[Chart understanding data]
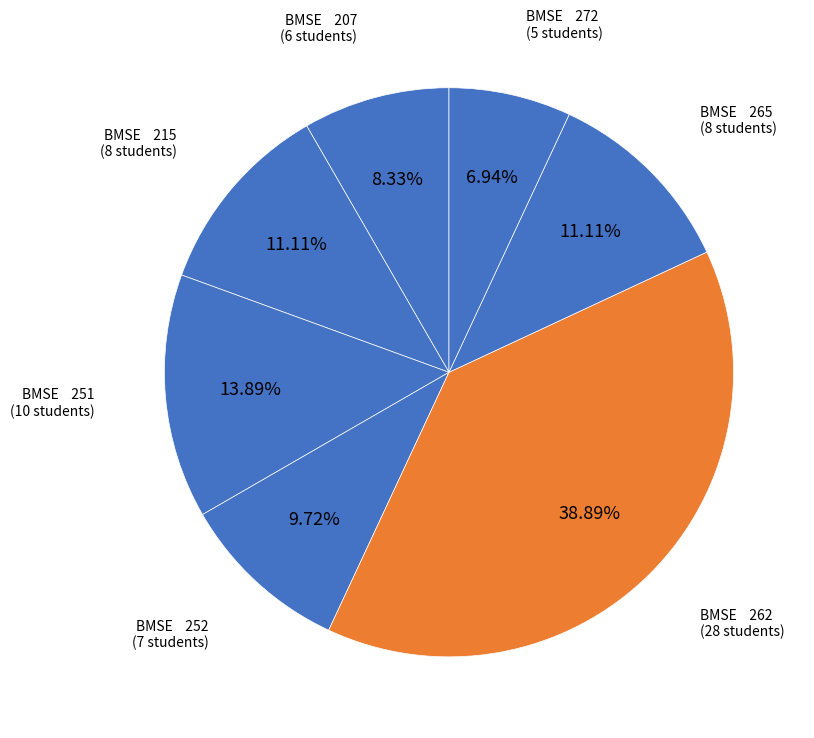

To the nearest percent, what is the difference between the largest and smallest slice percentages?

32%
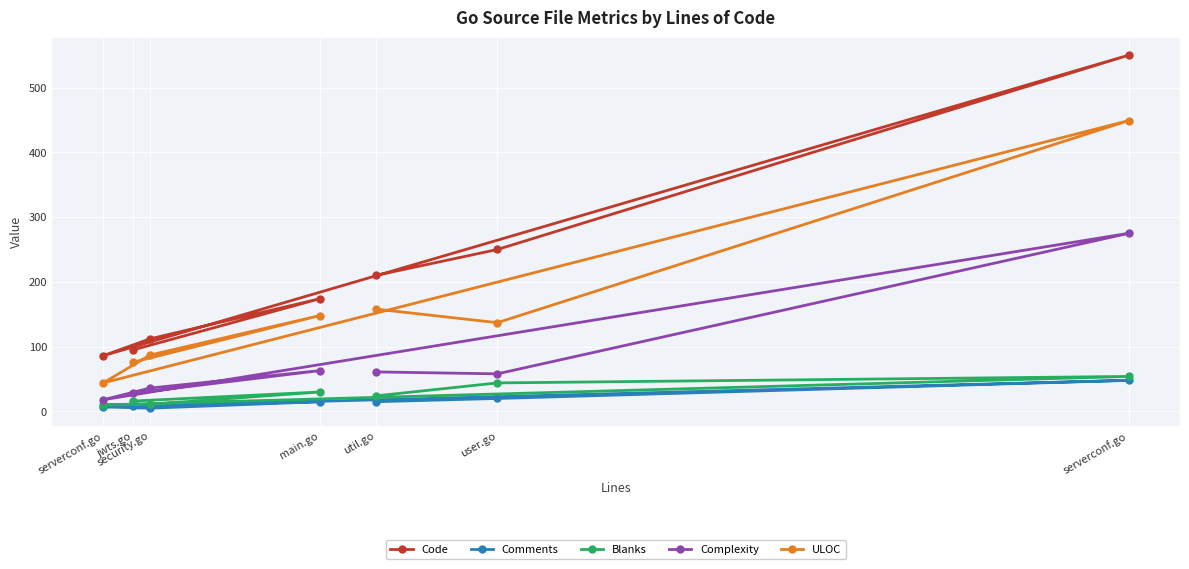

Between main.go and util.go, which is larger?

util.go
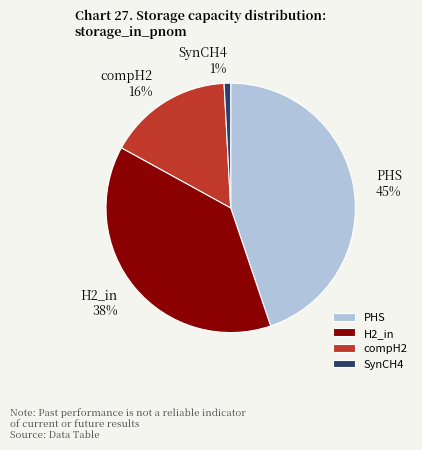

What is the smallest slice in the pie chart?

SynCH4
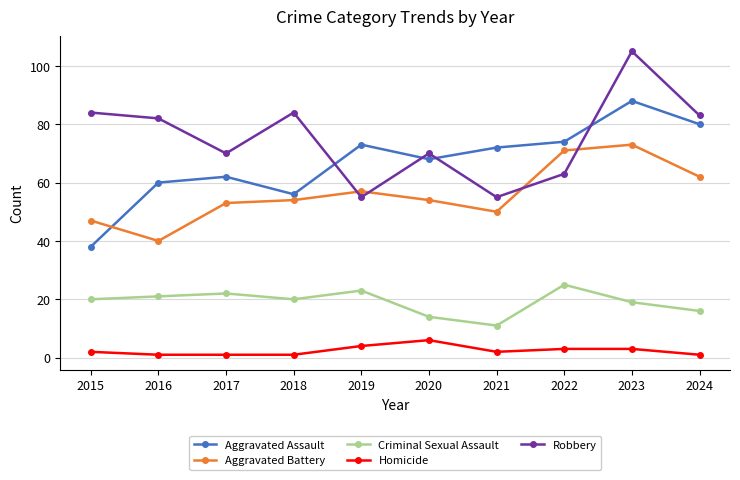

What is the sum of the Aggravated Assault values at 2019 and 2015?

111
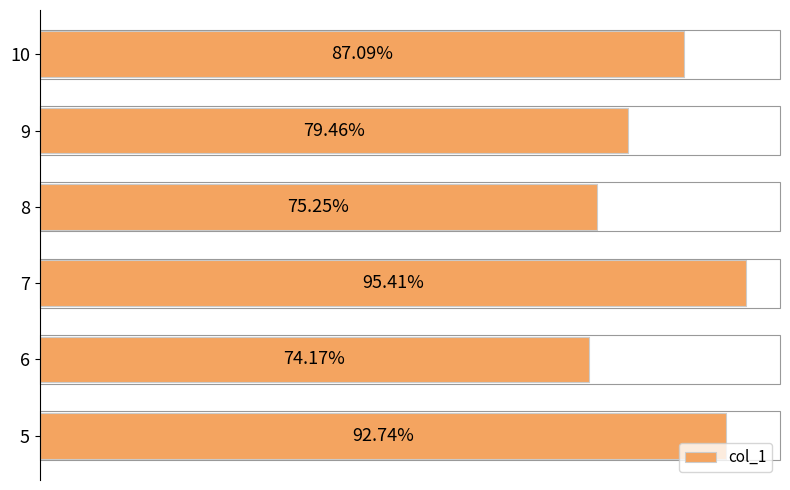

Rank the categories by value from lowest to highest.

6, 8, 9, 10, 5, 7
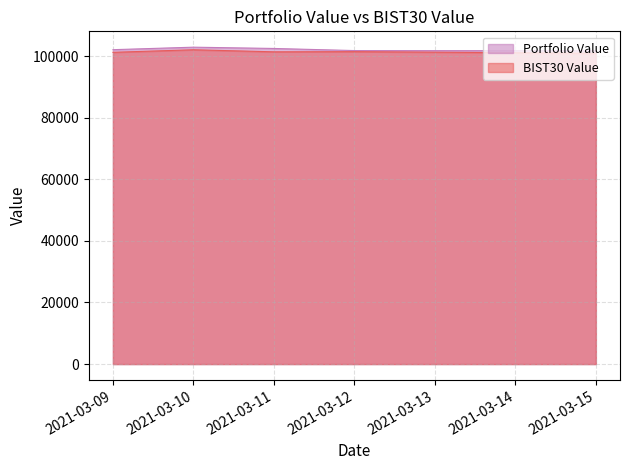

True or false: BIST30 Value and Portfolio Value intersect in this chart.

False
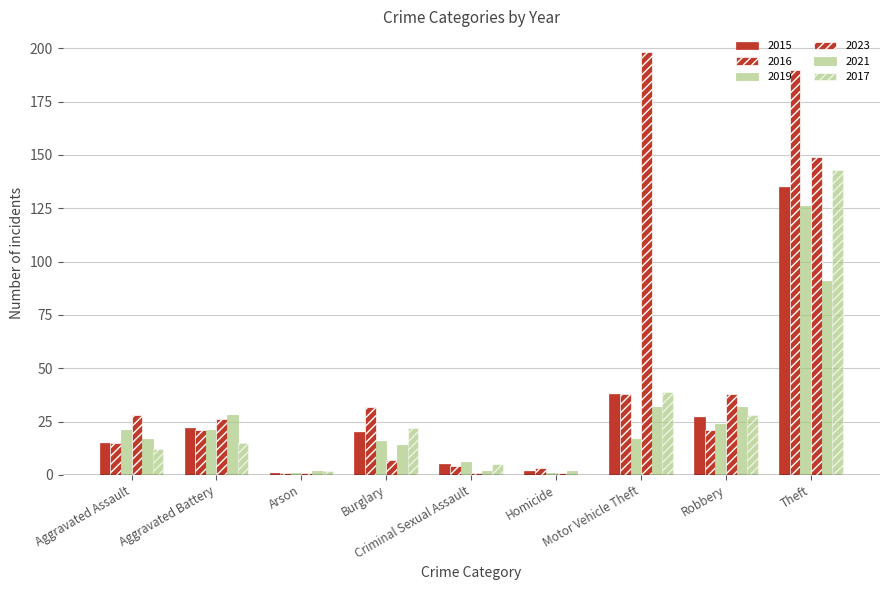

Reading right to left, what are all the values shown in this chart?

2015: 135	27	38	2	5	20	1	22	15
2016: 190	21	38	3	4	32	1	21	15
2019: 126	24	17	1	6	16	1	21	21
2023: 149	38	198	1	1	7	1	26	28
2021: 91	32	32	2	2	14	2	28	17
2017: 143	28	39	0	5	22	2	15	12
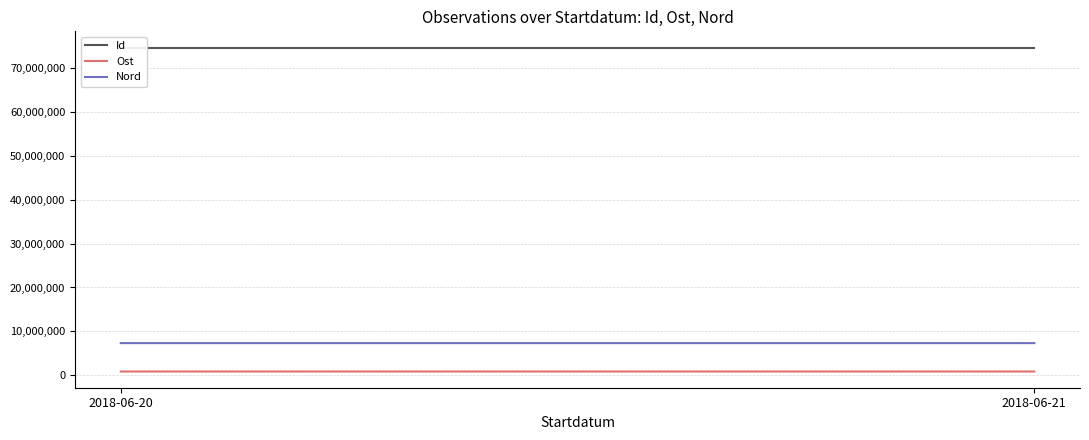

Where is Id nearest to the value 74695325?

2018-06-20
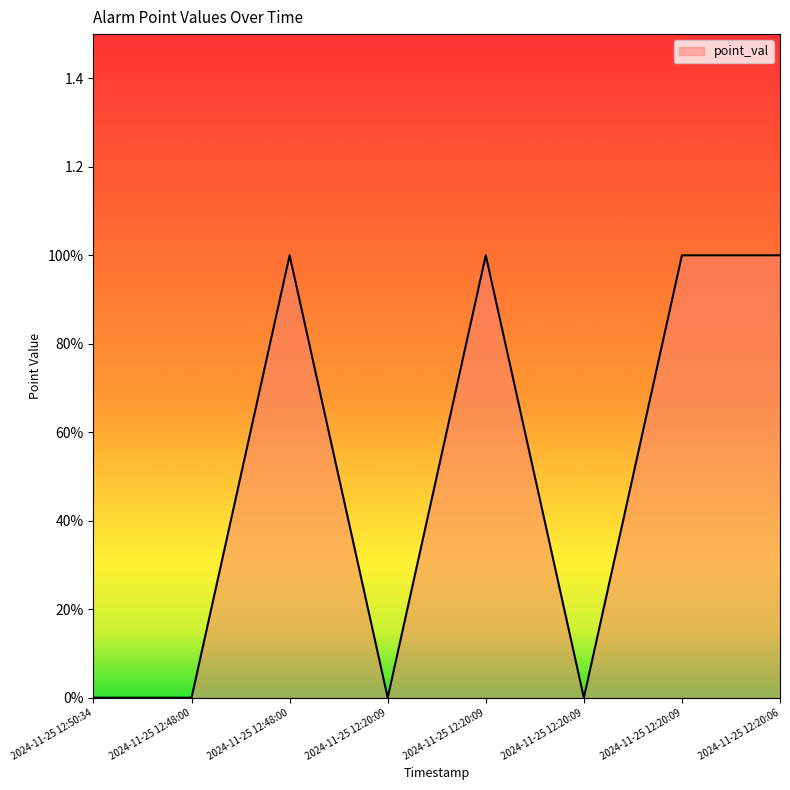

True or false: the data shows 0 at 2024-11-25 12:20:09.

False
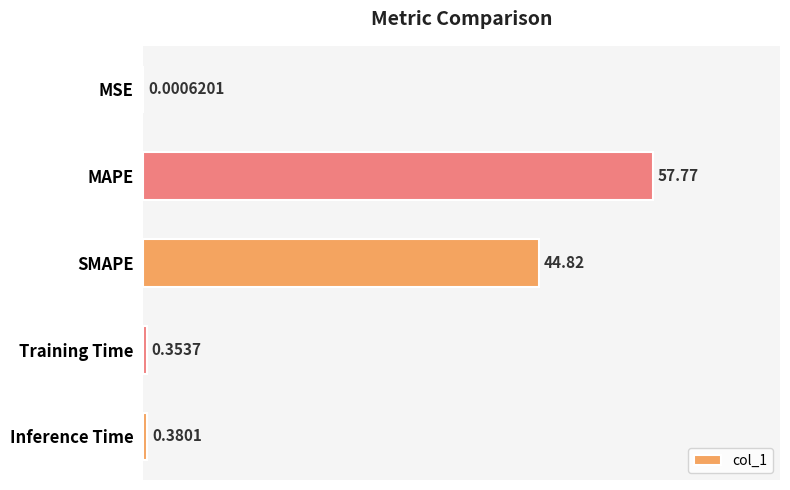

Which has a higher value, MAPE or Inference Time?

MAPE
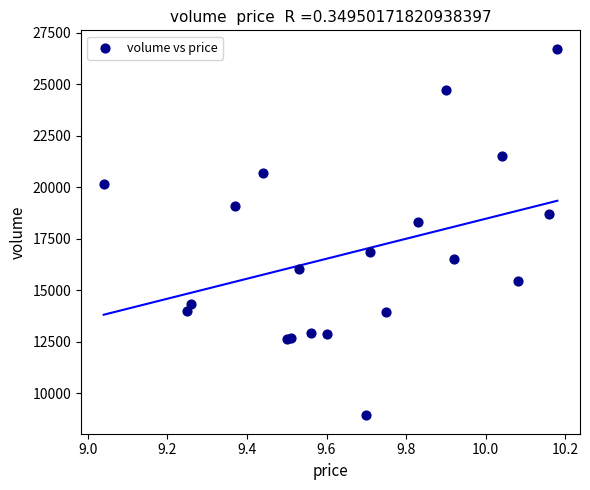

What Y value in the scatter plot is closest to 17835?

18332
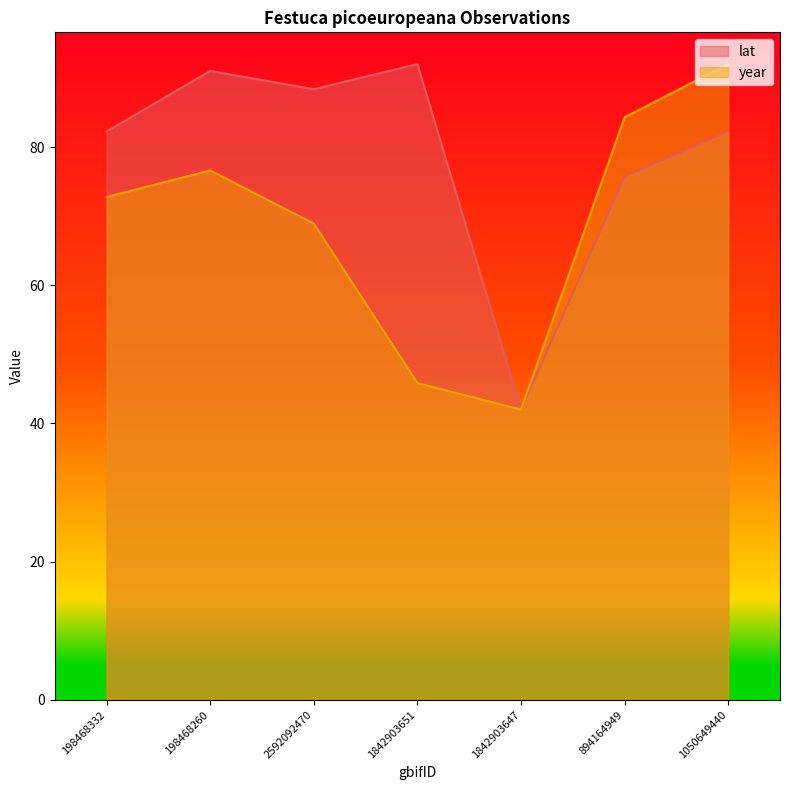

What position from the left is 1842903647?

5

* _Directions_: Please rewrite every line of the listing above, changing each "chart" to "graph" and leaving everything else as it is. Omit the pictures from your answer.

* _Written solution_:
To the nearest percent, what is the difference between the largest and smallest slice percentages?

32%

Between main.go and util.go, which is larger?

util.go

What is the smallest slice in the pie graph?

SynCH4

What is the sum of the Aggravated Assault values at 2019 and 2015?

111

Rank the categories by value from lowest to highest.

6, 8, 9, 10, 5, 7

True or false: BIST30 Value and Portfolio Value intersect in this graph.

False

Reading right to left, what are all the values shown in this graph?

2015: 135	27	38	2	5	20	1	22	15
2016: 190	21	38	3	4	32	1	21	15
2019: 126	24	17	1	6	16	1	21	21
2023: 149	38	198	1	1	7	1	26	28
2021: 91	32	32	2	2	14	2	28	17
2017: 143	28	39	0	5	22	2	15	12

Where is Id nearest to the value 74695325?

2018-06-20

True or false: the data shows 0 at 2024-11-25 12:20:09.

False

Which has a higher value, MAPE or Inference Time?

MAPE

What Y value in the scatter plot is closest to 17835?

18332

What position from the left is 1842903647?

5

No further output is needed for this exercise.